= Dominic of Prussia =

Carthusian monk and ascetic

Dominic of Prussia (Dominik von Preußen; Dominicus Prutenus; 1382–1461) was a Carthusian monk and ascetical writer. He is credited with a popular early form of the Rosary which focused on meditation.

==Life==
Born in Danzig (contemporarily Gdańsk), Prussia. According to the account he wrote of himself, his first teacher was the parish priest, a pious Dominican; later he was a student at the University of Krakow where he was noted for his intelligence. Falling into bad habits he led a vagabond life until twenty-five years of age, when he reformed through the influence of Adolf of Essen, prior of the Carthusian monastery of St. Alban, near Trier.
Dominic became a Carthusian, entering the order in 1409. His monastic life was one of severe penance and religious fervour and many visions are ascribed to him. Among the positions he filled were those of master of novices at Mainz and vicar of the monastery of St. Alban, where he died. As an author, Dominic composed seventeen treatises, which have been preserved.

==Carthusian Rosary==
To Dominic is attributed the practice of meditation during the recitation of the Hail Marys, which he called the "Life of Jesus Rosary". As in his time the Ave Maria terminated with the words; "Fructus ventris tui, Jesus", he added to each a sentence to recall to mind the mystery. It included such themes as the Adoration of the Magi and the Flight into Egypt. Dominic's psalter was made up of fifty "Aves", plus the Pater Noster and the Gloria Patri, making it Trinitarian in nature. "The number of Hail Marys are not important. What counts is the quality of one’s meditation, of authentic contemplative prayer."
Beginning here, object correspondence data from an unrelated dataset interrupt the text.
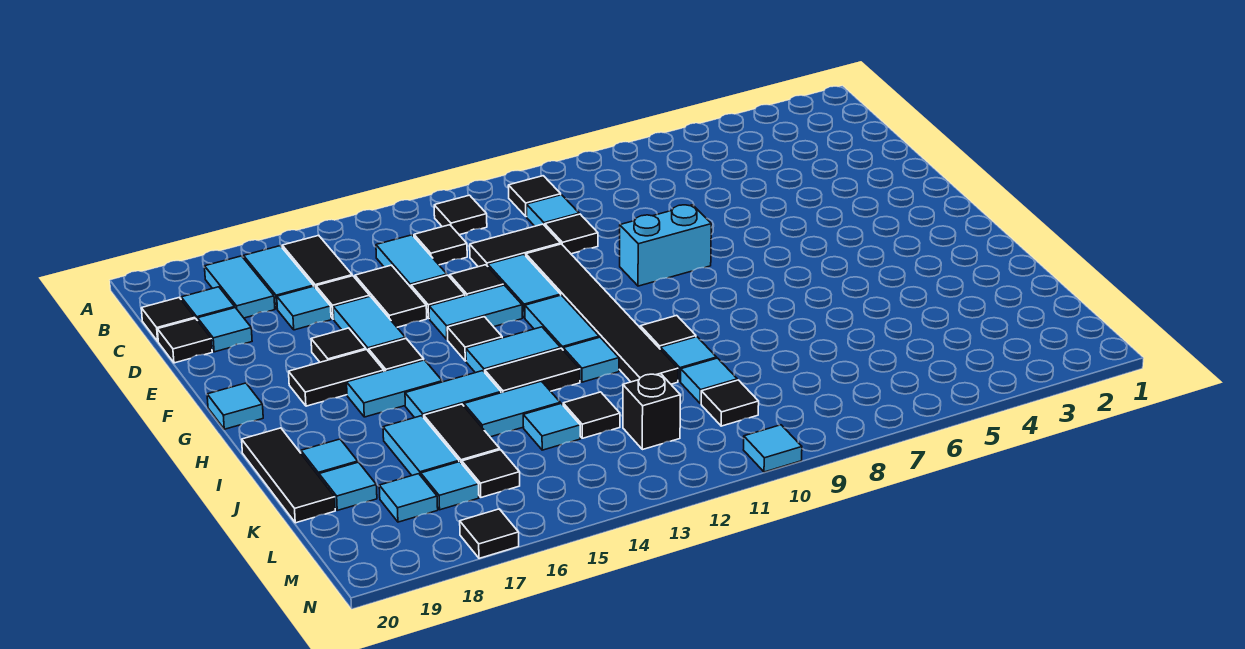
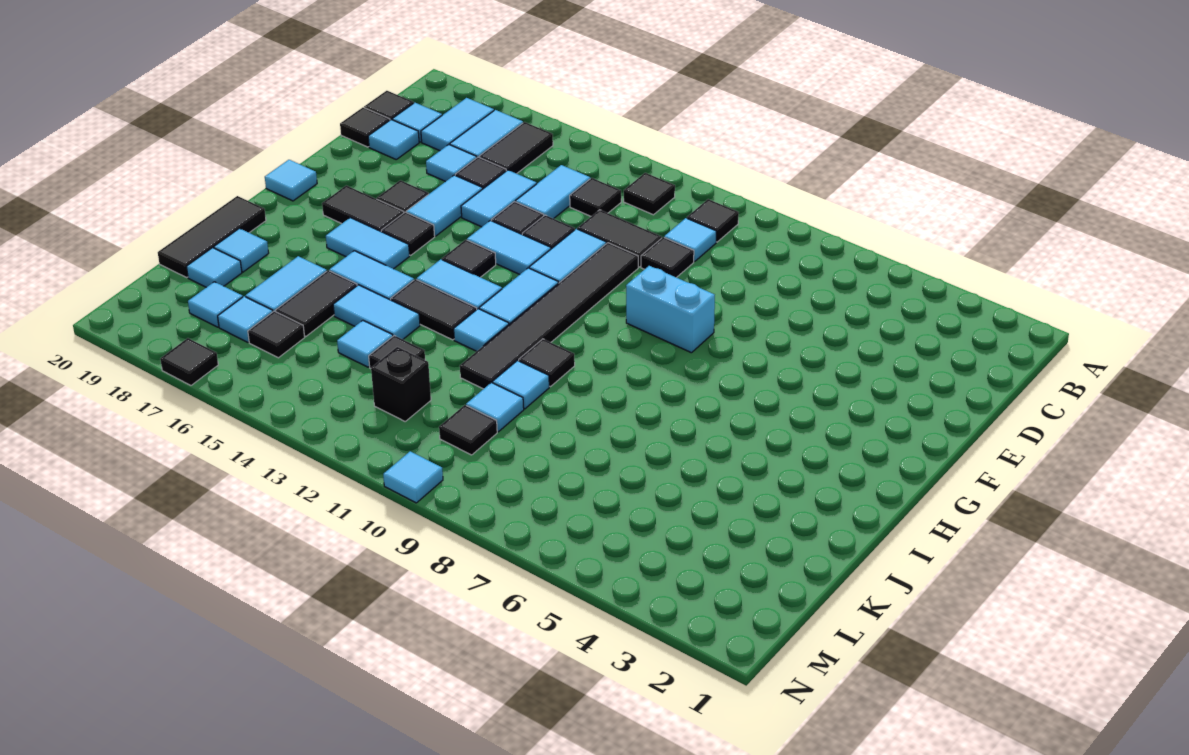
black tile D15:E15 level 1 -> cyan tile D15:E15 level 1

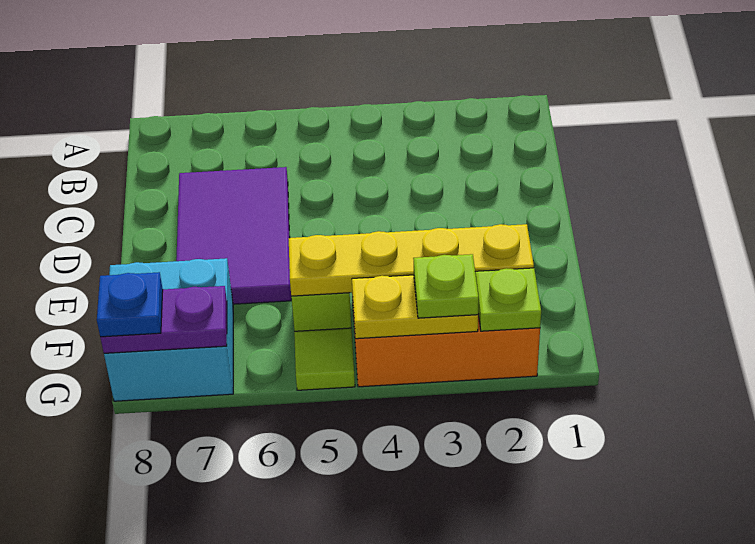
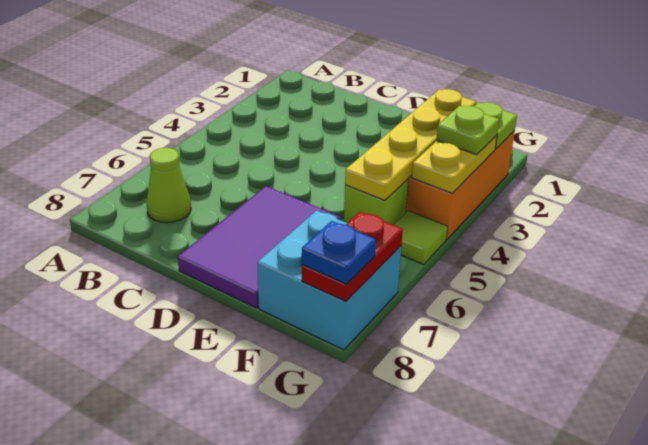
none -> lime cone B7 level 1
purple tile C6:E7 level 1 -> purple tile D6:E8 level 1
purple plate G7:G8 level 2 -> red plate G7:G8 level 2

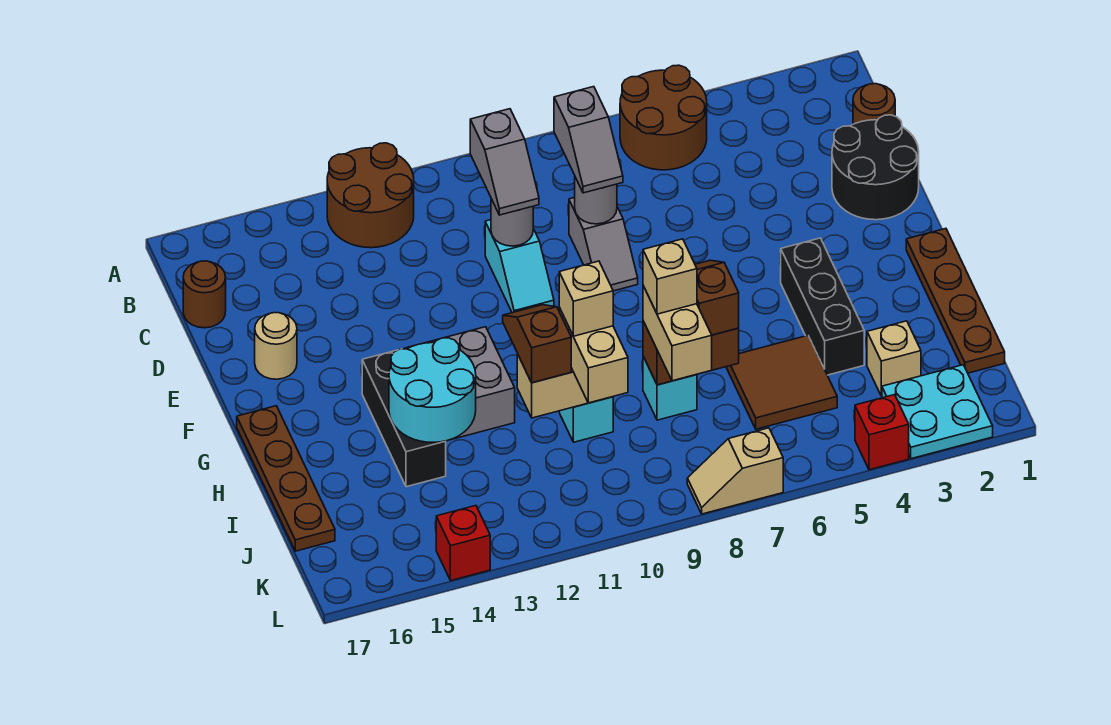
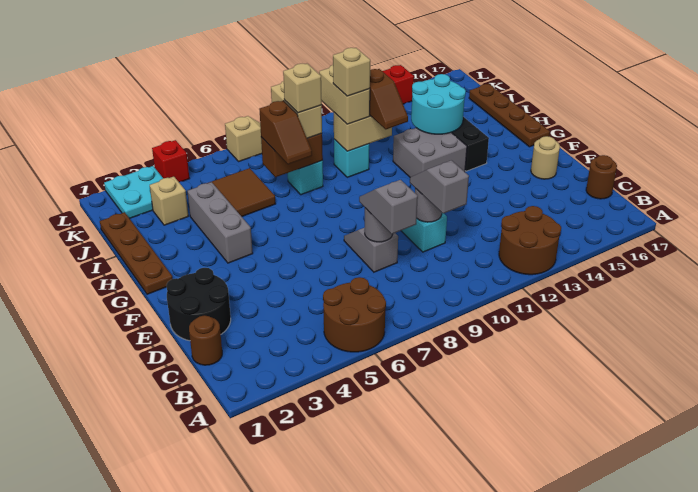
black brick G4:I4 level 1 -> grey brick G4:I4 level 1

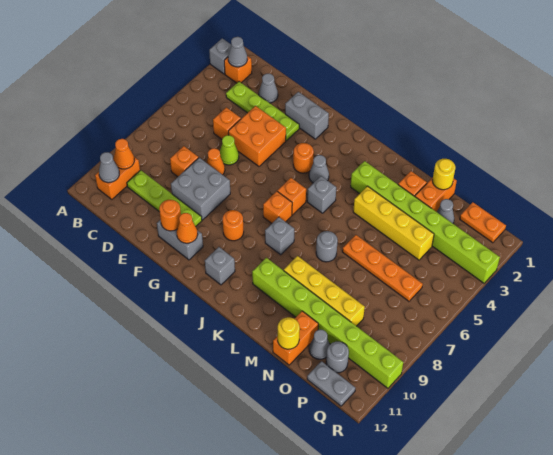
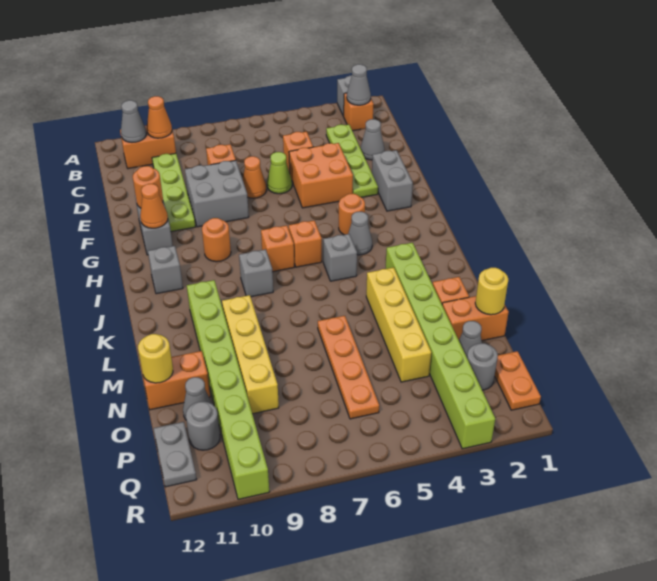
grey round brick L7 level 1 -> grey round brick P2 level 1

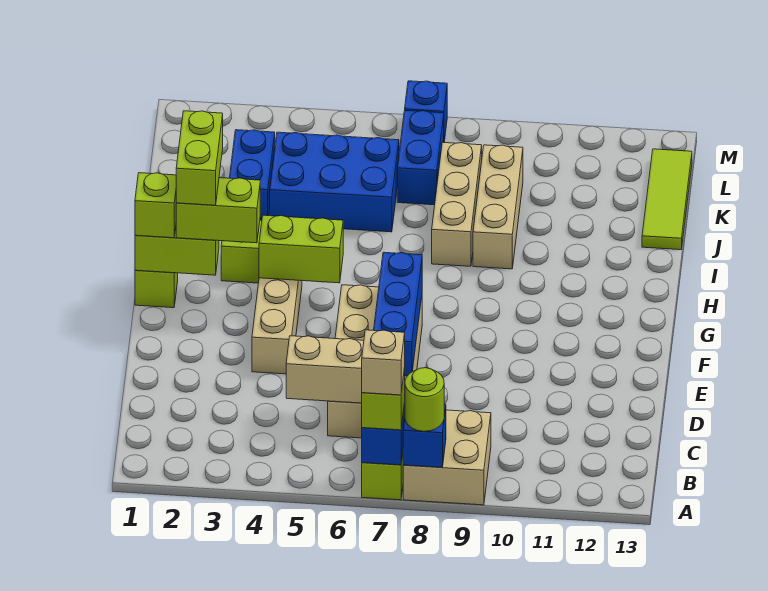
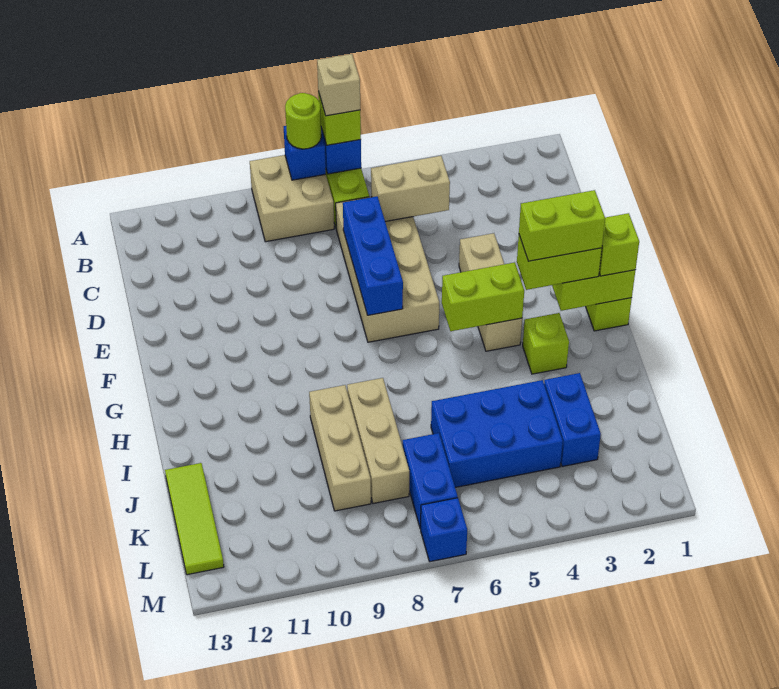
lime brick G2:H2 level 4 -> lime brick G2:G3 level 4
Both Dominic and his friend Adolf of Essen sought to spread the use of this form of prayer in the Carthusian Order and among the laity. They were very successful and psalters of this type multiplied in the 15th century. For these reasons it is called the "Carthusian Rosary". Some authors believe that the "Psalter" of Dominic was the form, or one of the original forms, from which the present Rosary developed.

He died in 1461 at St. Alban's Charterhouse near Trier.